An irrigation ditch running along her seven-acre lot is plugged up with trees and other foliage. That becomes a problem when the planting season rolls around and irrigation water begins flowing down from Provo River. If her neighbors upstream don't use their full share of water, the 87-year-old ends up with the extra -- and it eventually flows over the banks of the ditch into her field. Durrant's daughter, Alice, said that happened as often as twice a week last summer. The biggest concern, she said, is for the kids from nearby Amelia Earhart Elementary School who play around the ditch.
"It's dangerous," she said. "Somebody is going to drown in that ditch."

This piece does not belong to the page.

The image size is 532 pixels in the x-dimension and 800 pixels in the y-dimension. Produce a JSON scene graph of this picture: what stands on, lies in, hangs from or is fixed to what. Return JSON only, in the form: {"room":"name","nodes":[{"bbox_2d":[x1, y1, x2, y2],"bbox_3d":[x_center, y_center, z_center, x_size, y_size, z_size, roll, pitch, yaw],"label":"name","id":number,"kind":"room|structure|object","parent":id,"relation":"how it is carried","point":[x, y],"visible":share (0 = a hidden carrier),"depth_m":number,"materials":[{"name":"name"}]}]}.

But Alice, who moved in with her mother six years ago to help care for her and the land, said concern is not the only feeling she has. There's also a sense of frustration and intense annoyance, because in her mind, the city and the local irrigation company have never followed through on their parts of a 45-year-old agreement to take care of the problem. Only now have the parties regrouped to discuss how to handle it.
A multi-part agreement
In the early '60s, Provo City was looking to widen the road along 2470 West. Winifred's husband, Sterling, struck a deal with the city to provide some land along the front of the family property in exchange for help laying pipe in the ditch and clearing the trees away. According to Provo City Commission minutes dated Feb. 14, 1963, the final deal stipulated that the city would provide the labor if the cost of materials were furnished by the irrigation company, Fort Field Water Users Association.
But that never happened.
According to Greg Beckstrom, Provo's deputy Public Works director, the city is still waiting for Fort Field to pay for the pipe. It's not a cheap proposition -- he estimates it would cost about $12,000 -- and the price would likely have to be split among those who purchase water rights from Fort Field. But Beckstrom stands by his reading of the original agreement, which is that the irrigation company must hold up its end of the deal first.

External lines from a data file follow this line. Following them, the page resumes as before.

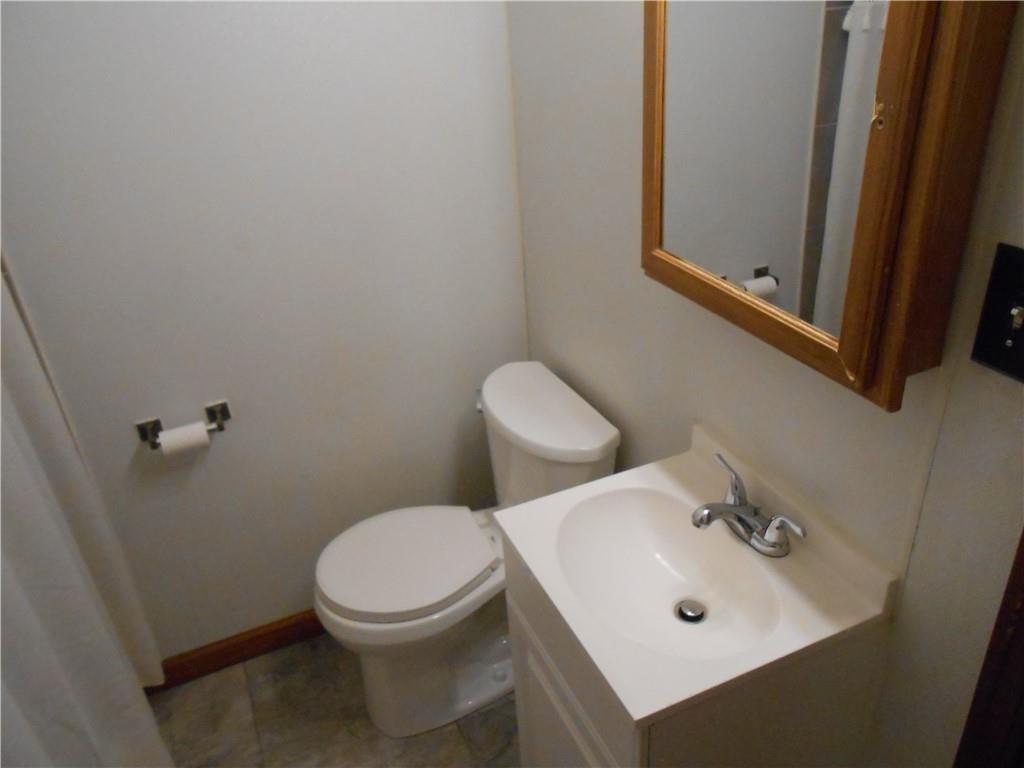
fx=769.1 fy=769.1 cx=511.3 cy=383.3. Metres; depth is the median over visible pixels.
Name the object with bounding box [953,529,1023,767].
door frame
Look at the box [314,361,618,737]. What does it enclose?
toilet
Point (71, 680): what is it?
shower curtain
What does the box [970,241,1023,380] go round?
light switch
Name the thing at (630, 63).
right wall
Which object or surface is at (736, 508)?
faucet
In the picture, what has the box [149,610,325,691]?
baseboard
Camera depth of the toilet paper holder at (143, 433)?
1.84 m
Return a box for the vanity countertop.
[497,420,898,725]
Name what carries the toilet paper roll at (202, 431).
on the toilet paper holder at (143, 433)
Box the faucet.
[690,453,805,557]
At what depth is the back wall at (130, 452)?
1.79 m
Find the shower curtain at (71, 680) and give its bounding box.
[0,261,173,765]
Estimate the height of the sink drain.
0.012 m
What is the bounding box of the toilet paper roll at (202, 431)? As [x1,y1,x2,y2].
[157,420,210,456]
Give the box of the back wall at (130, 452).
[0,0,527,664]
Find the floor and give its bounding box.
[147,632,520,767]
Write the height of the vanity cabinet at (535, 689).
0.841 m
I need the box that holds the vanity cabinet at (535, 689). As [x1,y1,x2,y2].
[501,530,891,767]
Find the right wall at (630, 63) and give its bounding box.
[507,0,1023,767]
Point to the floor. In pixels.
(236, 670)
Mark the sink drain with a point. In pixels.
(698, 618)
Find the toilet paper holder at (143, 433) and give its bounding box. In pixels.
[136,398,229,450]
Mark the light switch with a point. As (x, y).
(1010, 332)
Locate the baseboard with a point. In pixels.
(234, 646)
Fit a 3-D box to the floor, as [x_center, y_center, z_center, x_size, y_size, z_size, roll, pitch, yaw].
[-0.262,1.291,1.292,2.130,0.071,2.490,-15,30,-19]
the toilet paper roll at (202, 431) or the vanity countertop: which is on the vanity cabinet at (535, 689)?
the vanity countertop
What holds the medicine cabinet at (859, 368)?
attached to the right wall at (630, 63)
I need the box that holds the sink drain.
[675,599,706,623]
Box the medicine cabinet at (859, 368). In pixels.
[640,0,1019,408]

"The only reason that work hasn't been completed is that the irrigation company and the property owners have not provided the cost for the materials," he said.

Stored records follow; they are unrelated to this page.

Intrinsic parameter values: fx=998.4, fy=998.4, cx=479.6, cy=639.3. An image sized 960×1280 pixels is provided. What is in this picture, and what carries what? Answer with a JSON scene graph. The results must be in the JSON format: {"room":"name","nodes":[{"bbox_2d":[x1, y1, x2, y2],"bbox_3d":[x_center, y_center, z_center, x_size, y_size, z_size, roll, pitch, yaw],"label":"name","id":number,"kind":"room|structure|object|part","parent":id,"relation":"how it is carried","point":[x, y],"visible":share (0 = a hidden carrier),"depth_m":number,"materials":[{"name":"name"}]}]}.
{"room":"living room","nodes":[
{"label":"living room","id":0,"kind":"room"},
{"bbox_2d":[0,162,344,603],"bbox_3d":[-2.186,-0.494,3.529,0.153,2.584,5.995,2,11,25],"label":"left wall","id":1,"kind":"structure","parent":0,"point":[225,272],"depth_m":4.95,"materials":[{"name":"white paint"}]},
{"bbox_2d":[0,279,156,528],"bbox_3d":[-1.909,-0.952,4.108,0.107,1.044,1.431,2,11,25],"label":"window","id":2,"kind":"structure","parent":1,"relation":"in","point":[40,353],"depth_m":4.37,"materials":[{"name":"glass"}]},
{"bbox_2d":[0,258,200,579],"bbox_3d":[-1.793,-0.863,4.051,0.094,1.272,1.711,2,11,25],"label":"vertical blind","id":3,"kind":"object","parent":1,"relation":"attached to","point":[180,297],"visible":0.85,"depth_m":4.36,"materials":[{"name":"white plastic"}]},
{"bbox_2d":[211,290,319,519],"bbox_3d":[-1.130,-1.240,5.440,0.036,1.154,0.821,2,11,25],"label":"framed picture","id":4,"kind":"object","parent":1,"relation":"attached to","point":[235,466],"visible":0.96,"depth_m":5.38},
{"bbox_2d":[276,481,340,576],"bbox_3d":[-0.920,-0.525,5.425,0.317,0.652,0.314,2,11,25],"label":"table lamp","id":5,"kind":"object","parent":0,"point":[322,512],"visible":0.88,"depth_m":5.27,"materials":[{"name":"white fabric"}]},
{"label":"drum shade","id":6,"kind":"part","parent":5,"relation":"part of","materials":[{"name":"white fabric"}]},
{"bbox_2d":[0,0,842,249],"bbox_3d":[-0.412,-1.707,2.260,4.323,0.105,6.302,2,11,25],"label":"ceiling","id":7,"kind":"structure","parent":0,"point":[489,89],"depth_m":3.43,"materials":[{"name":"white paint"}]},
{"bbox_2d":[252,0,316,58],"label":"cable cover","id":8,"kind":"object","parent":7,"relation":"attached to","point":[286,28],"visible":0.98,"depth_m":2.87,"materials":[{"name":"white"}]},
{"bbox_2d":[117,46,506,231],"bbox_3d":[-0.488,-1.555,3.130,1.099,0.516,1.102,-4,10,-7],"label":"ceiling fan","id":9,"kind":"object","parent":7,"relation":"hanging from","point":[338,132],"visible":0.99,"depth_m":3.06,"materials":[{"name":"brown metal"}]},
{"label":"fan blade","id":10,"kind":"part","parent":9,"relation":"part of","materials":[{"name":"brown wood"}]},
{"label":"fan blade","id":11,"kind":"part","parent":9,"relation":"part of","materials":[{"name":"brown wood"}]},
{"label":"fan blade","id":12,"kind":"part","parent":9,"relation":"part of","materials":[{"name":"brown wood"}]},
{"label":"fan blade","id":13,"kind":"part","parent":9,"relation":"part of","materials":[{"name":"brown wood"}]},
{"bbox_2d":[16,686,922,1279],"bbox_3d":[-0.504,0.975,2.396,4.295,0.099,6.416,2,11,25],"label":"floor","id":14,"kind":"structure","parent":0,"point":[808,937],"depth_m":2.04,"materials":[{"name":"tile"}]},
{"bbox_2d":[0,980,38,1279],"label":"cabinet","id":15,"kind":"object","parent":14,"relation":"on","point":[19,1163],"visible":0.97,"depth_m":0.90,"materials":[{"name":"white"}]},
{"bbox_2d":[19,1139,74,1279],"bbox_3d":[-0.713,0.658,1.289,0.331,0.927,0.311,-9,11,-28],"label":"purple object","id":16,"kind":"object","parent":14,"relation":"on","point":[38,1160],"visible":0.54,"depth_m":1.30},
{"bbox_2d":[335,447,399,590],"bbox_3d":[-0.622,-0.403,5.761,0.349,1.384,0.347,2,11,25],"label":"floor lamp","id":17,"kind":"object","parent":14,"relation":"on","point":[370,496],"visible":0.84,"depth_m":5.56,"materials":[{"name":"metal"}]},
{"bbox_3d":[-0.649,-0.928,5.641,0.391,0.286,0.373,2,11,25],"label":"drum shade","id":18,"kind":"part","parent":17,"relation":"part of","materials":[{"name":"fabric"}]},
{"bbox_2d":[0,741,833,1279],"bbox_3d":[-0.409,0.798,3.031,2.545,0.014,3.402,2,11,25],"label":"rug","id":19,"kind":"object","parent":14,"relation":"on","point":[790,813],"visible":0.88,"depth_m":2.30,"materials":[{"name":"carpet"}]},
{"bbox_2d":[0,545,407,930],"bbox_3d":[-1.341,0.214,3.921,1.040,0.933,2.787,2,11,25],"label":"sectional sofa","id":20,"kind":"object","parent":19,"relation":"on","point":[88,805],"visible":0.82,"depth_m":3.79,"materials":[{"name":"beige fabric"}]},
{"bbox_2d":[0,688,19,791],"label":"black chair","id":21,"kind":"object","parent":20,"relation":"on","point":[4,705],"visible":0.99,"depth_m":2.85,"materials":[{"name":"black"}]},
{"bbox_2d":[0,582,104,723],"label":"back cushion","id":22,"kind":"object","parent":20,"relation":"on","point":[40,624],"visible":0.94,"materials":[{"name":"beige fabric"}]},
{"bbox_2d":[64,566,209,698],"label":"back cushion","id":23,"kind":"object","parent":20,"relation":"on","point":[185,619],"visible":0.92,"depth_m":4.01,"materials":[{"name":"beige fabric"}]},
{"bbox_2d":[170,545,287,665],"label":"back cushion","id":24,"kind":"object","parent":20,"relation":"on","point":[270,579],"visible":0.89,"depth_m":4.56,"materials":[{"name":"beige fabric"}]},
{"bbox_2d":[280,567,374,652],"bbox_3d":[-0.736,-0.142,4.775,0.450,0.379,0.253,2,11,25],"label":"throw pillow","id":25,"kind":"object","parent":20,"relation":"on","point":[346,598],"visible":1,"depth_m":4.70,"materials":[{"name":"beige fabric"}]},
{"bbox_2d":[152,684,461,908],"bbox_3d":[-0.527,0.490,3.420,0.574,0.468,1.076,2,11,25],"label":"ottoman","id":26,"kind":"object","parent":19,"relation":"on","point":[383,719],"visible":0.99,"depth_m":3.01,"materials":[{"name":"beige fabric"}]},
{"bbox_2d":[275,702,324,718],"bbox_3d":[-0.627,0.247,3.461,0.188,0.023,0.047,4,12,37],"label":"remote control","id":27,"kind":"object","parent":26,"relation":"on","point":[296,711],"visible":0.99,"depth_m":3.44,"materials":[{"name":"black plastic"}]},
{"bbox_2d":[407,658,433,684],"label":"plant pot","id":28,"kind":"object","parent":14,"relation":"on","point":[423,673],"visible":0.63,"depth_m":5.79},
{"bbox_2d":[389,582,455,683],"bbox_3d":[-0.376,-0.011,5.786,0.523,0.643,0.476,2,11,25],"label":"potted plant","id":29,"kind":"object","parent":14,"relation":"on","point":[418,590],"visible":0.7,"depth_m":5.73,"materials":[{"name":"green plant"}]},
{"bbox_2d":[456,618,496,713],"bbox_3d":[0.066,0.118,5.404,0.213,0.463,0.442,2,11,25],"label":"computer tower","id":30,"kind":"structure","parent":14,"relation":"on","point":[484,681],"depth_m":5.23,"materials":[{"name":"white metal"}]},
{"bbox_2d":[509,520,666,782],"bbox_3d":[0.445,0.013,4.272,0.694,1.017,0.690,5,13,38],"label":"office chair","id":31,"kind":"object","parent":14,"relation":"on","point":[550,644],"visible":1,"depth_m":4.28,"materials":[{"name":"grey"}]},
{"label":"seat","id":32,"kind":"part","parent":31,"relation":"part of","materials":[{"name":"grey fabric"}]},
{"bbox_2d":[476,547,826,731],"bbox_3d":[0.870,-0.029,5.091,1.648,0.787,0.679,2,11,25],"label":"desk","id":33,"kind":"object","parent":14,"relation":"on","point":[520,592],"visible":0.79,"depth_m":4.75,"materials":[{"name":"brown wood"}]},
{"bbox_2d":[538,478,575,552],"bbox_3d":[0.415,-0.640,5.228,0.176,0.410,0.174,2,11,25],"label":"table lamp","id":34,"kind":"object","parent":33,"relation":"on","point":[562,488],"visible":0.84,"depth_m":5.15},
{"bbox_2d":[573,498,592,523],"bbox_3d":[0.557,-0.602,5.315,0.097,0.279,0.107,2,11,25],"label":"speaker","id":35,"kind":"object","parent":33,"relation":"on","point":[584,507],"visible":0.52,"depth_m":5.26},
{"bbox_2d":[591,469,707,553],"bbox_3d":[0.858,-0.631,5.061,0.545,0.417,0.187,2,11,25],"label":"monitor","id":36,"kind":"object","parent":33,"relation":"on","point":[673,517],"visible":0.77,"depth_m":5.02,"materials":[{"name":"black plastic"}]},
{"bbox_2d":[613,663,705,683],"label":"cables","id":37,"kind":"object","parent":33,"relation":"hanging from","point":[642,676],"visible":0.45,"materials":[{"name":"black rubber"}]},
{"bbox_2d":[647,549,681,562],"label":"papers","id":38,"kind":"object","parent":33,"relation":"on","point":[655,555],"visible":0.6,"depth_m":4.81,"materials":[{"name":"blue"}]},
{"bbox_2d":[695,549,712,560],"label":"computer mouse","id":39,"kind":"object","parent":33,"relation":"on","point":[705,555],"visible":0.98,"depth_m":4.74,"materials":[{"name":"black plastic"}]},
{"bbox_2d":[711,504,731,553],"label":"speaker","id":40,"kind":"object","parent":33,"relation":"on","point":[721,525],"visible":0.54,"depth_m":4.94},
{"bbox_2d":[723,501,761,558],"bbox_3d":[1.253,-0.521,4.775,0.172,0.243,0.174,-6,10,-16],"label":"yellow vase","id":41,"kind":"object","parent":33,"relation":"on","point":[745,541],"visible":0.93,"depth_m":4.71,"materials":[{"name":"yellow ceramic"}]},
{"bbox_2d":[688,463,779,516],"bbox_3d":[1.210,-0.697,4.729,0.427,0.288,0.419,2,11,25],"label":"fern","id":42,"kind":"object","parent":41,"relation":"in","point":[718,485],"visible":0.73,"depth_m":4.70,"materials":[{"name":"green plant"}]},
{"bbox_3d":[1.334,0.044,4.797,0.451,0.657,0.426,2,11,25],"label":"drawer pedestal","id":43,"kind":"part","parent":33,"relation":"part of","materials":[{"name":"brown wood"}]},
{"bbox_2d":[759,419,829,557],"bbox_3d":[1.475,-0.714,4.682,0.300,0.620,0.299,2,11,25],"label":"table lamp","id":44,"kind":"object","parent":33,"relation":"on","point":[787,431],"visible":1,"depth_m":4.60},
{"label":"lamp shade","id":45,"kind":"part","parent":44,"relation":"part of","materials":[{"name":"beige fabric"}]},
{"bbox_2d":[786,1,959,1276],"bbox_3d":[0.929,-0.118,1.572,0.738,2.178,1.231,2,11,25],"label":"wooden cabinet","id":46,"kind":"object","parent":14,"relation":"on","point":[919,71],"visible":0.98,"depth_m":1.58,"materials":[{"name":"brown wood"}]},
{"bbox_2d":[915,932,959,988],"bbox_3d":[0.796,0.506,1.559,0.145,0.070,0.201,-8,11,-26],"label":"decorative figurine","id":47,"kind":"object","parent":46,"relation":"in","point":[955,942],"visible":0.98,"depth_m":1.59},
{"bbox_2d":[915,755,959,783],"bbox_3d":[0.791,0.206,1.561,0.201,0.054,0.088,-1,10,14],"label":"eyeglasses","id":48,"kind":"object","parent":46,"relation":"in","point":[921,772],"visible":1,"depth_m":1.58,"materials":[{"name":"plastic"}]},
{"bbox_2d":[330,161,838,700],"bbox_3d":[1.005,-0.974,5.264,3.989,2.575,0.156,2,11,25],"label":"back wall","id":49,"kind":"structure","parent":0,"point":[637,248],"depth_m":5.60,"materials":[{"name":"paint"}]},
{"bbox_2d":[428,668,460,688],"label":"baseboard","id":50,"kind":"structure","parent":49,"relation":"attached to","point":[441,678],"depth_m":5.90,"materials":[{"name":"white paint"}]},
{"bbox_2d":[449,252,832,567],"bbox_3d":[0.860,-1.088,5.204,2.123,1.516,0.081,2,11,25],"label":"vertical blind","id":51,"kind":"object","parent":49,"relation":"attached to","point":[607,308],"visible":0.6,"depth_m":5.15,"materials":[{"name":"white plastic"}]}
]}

Nobody present at the making of the original deal is alive today, and nobody from Fort Field was available to comment on why the pipe wasn't purchased back then. A woman who answered the phone at the home of the company's president, John Hinckley, said he wasn't available and then hung up.
"You know what? Alice told you the story. You go with Alice. Goodbye," she said.
Fort Field's attorney, Robert Fillerup, said he wasn't in a position to explain why the pipe wasn't purchased in the '60s. But, he said, County Commission minutes don't necessarily constitute a formal deal.
"I'm not sure that its an agreement. There were some minutes or some correspondence way back when," he said. "I don't have any idea why something wasn't followed up on back then."
Alice Durrant argued that it was a deal and that Fort Field provided the pipe for every other property owner along the proposed road-widening. She said she suspects the company ran out of money when it got to her family's property, but has never gotten a straight answer.
"We are known as the end of the road," she said.
A new deal
To the Durrants, the flooding has also had financial implications. Several people interested in buying some of the land have come on days when large portions were covered in several inches of water, effectively ending their bids. The water destroyed a large portion of a rock wall in the front yard of their house.
But a new deal is in the works. Beckstrom met Thursday with Fillerup and Dayle Jeffs, the Durrants' attorney, to work out a solution. Beckstrom suggested that they use a new storm drain on the road, installed in 2000, to divert the extra water. The Durrants would still be able to use their share, and the city would also remove the trees in the right-of-way to prevent future flooding.
"The alternative that everyone had been kind of assuming in the last couple years of discussion has been to go ahead and pipe that ditch," he said. "We proposed an alternative solution. The advantage of the alternative is that the estimated material cost of simply tying the irrigation system into the storm drain is estimated to be about $1,800."
It was unclear where Fort Field will find the money and whether it will split the cost among its water users, also known as shareholders. Beckstrom said once the money is there, though, the city can have its work done in four to six weeks.
So far, the deal seems to be amenable to everyone. Talks surrounding the new proposal are still in their early stages, but for the first time in more than 40 years, there is hope of a final solution.
"I think at this point, we're all on the same page and we're going to work it all out," Jeffs said.